▶ EXERCISE DIRECTIONS:
From the entries, copy out every line in which the word "moderate" is found.

▶ SUPPLIED RECORDS:

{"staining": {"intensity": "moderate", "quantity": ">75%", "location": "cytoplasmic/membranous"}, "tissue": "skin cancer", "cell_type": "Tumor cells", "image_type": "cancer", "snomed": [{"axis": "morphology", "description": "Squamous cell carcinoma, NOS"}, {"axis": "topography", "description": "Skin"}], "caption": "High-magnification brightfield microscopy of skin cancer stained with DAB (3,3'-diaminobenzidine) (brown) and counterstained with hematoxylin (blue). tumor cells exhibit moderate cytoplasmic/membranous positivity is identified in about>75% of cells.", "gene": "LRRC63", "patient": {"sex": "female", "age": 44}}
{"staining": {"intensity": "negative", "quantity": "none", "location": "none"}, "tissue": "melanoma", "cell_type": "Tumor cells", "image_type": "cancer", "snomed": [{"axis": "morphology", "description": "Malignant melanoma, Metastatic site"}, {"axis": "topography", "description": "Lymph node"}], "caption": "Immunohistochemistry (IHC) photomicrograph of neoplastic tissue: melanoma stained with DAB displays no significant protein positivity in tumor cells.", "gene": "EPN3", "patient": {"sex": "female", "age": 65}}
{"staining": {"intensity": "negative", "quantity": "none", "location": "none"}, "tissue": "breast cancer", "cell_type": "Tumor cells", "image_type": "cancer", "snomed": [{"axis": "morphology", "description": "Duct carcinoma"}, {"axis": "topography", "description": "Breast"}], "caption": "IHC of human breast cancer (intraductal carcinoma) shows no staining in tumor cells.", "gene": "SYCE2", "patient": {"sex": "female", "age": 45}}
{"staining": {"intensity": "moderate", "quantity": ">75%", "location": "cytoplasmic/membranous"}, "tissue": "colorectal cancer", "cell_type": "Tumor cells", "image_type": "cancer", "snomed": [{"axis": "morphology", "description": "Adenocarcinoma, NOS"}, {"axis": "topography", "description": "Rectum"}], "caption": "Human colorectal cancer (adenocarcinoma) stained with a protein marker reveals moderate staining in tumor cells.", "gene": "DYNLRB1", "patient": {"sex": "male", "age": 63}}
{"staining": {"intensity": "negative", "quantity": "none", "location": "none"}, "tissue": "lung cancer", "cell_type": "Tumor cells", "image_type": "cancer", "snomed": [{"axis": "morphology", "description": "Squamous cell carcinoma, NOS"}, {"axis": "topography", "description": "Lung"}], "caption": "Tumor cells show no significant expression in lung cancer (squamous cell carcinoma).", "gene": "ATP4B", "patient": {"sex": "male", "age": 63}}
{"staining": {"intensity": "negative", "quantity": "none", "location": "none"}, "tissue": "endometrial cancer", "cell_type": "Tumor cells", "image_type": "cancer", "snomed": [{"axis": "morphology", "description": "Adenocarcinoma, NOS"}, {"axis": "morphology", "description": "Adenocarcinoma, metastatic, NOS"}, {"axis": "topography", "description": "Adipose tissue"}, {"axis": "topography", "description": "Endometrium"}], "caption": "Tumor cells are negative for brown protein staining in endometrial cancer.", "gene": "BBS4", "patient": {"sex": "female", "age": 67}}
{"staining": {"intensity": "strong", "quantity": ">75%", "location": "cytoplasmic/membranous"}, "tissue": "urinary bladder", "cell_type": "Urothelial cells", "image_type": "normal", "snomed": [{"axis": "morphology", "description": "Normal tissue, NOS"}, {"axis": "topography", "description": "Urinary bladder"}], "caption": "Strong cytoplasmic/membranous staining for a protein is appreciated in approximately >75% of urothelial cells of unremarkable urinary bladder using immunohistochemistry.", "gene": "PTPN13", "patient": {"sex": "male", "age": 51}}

▶ ANSWER TO THE PROBLEM:
{"staining": {"intensity": "moderate", "quantity": ">75%", "location": "cytoplasmic/membranous"}, "tissue": "skin cancer", "cell_type": "Tumor cells", "image_type": "cancer", "snomed": [{"axis": "morphology", "description": "Squamous cell carcinoma, NOS"}, {"axis": "topography", "description": "Skin"}], "caption": "High-magnification brightfield microscopy of skin cancer stained with DAB (3,3'-diaminobenzidine) (brown) and counterstained with hematoxylin (blue). tumor cells exhibit moderate cytoplasmic/membranous positivity is identified in about>75% of cells.", "gene": "LRRC63", "patient": {"sex": "female", "age": 44}}
{"staining": {"intensity": "moderate", "quantity": ">75%", "location": "cytoplasmic/membranous"}, "tissue": "colorectal cancer", "cell_type": "Tumor cells", "image_type": "cancer", "snomed": [{"axis": "morphology", "description": "Adenocarcinoma, NOS"}, {"axis": "topography", "description": "Rectum"}], "caption": "Human colorectal cancer (adenocarcinoma) stained with a protein marker reveals moderate staining in tumor cells.", "gene": "DYNLRB1", "patient": {"sex": "male", "age": 63}}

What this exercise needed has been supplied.